The drunk leans towards him, nearly falling off his stool. He props himself against the bar, eyes fixed on the man’s eyes. “You’re a goddamn robot, ain’t you?” he says.
The man takes a sip of his whiskey. “Android,” he says.
“Well what in the hell is the difference?”
The android shrugs.
“What’s the matter, robot? Your speech chip broken?” He smiles, showing his teeth, yellow and black. His breath smells like whiskey and bacteria.
The android shrugs again, looks forward into nothingness.
“Your goddamn hearing, too?” The drunk leans in closer still. He picks up the android’s hat and slips it onto his greasy head. “All that damn dirt in your circuits, I suppose. Ain’t no place on the plains for no goddamn gearbox.”
The android stands up and grabs the drunk by the throat. His stool clatters to the ground behind him. He clenches tight and walks the drunk across the bar and out the swinging doors, throws him down the two stairs and into the dust. A horse looks at him with a wide, dark eye, shakes its head and looks away.
“What in the hell?” the drunk says, dirt sticking to his sweaty face. He pulls himself to his feet, tottering slightly.
The android draws a revolver from its holster, a Colt .45. He points it at the man and clicks back the hammer. “You want to know the difference?”
The man slaps dirt from his trousers, mumbling to himself. “What goddamn difference?”
“Between a robot and an android. Do you want to know the difference?”
The drunk spits onto the ground. “I couldn’t care less, now,” he says.
“Pity.”
He fires the gun and the bullet strikes the drunk in the throat. Blood splurts from the wound. The drunk gags and gasps, a hand pressed to the entry wound. He falls to his knees, drowning in his own blood, and looks up at the android with wild eyes, glassy and fearful. Blood drips onto the dusty ground.

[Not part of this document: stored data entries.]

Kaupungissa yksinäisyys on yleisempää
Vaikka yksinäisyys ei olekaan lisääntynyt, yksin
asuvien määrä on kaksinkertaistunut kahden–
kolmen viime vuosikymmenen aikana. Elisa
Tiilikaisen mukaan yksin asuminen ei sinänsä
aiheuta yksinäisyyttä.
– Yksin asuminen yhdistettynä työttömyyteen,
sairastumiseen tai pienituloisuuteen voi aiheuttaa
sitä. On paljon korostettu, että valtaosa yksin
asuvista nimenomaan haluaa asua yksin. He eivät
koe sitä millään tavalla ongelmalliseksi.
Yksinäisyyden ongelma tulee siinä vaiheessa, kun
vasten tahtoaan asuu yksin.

“Robots can’t kill,” the android says.
He reaches down and retrieves his hat, slips it on his head, and turns around. He pushes past the gathering crowd, watching in silence, mouths agape. The drunk’s gurgling fills the air, a slow and painful struggle, edging closer to inevitable death.
The doors rock back and forth, back and forth. The android returns to his whiskey.
S. Elliot Brandis is an engineer and author from Brisbane, Australia. He writes post-apocalyptic and dystopian fiction, often infused with a variety of outside elements. He is a lover of beer, baseball, and science fiction.
His novels are about outlaws, outcasts, and outsiders.